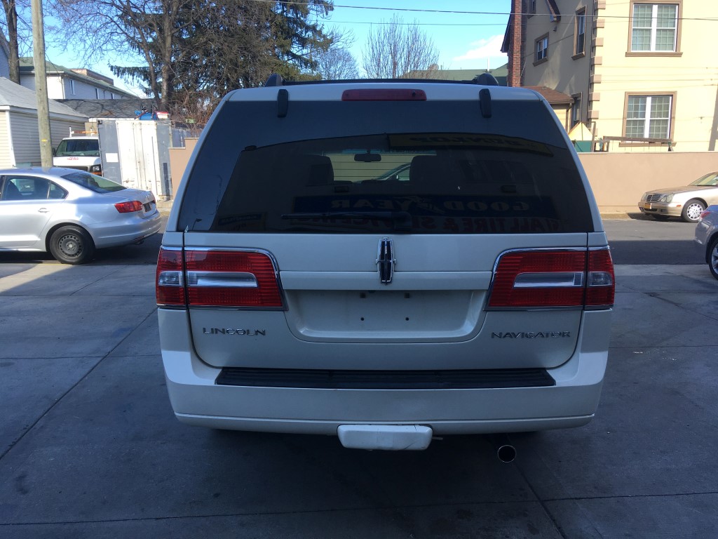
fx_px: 602
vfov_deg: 48.2
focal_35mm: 29
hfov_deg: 61.7
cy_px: 270
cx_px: 359
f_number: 2.2
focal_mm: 4.15
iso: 25
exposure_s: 1/499
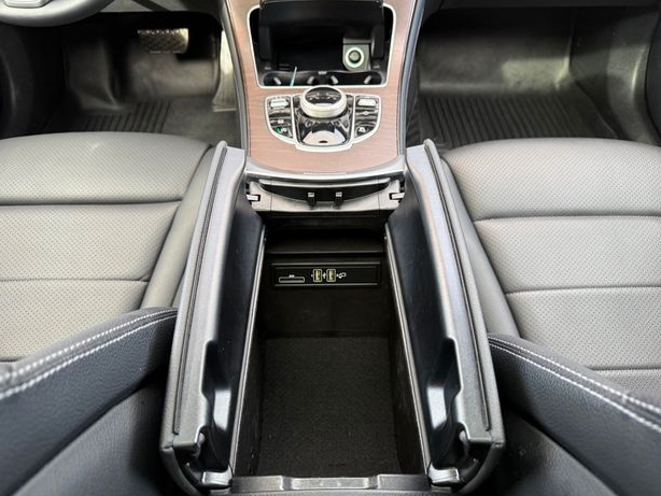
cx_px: 328
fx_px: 478
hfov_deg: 69.4
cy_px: 243
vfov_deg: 54.9
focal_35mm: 25
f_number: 1.78
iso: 200
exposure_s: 1/121
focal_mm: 6.76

----------

## EXERCISE BRIEF
Repeat the data verbatim, excluding all pictures.

## SOLUTION BELOW
fx_px: 602
vfov_deg: 48.2
focal_35mm: 29
hfov_deg: 61.7
cy_px: 270
cx_px: 359
f_number: 2.2
focal_mm: 4.15
iso: 25
exposure_s: 1/499
cx_px: 328
fx_px: 478
hfov_deg: 69.4
cy_px: 243
vfov_deg: 54.9
focal_35mm: 25
f_number: 1.78
iso: 200
exposure_s: 1/121
focal_mm: 6.76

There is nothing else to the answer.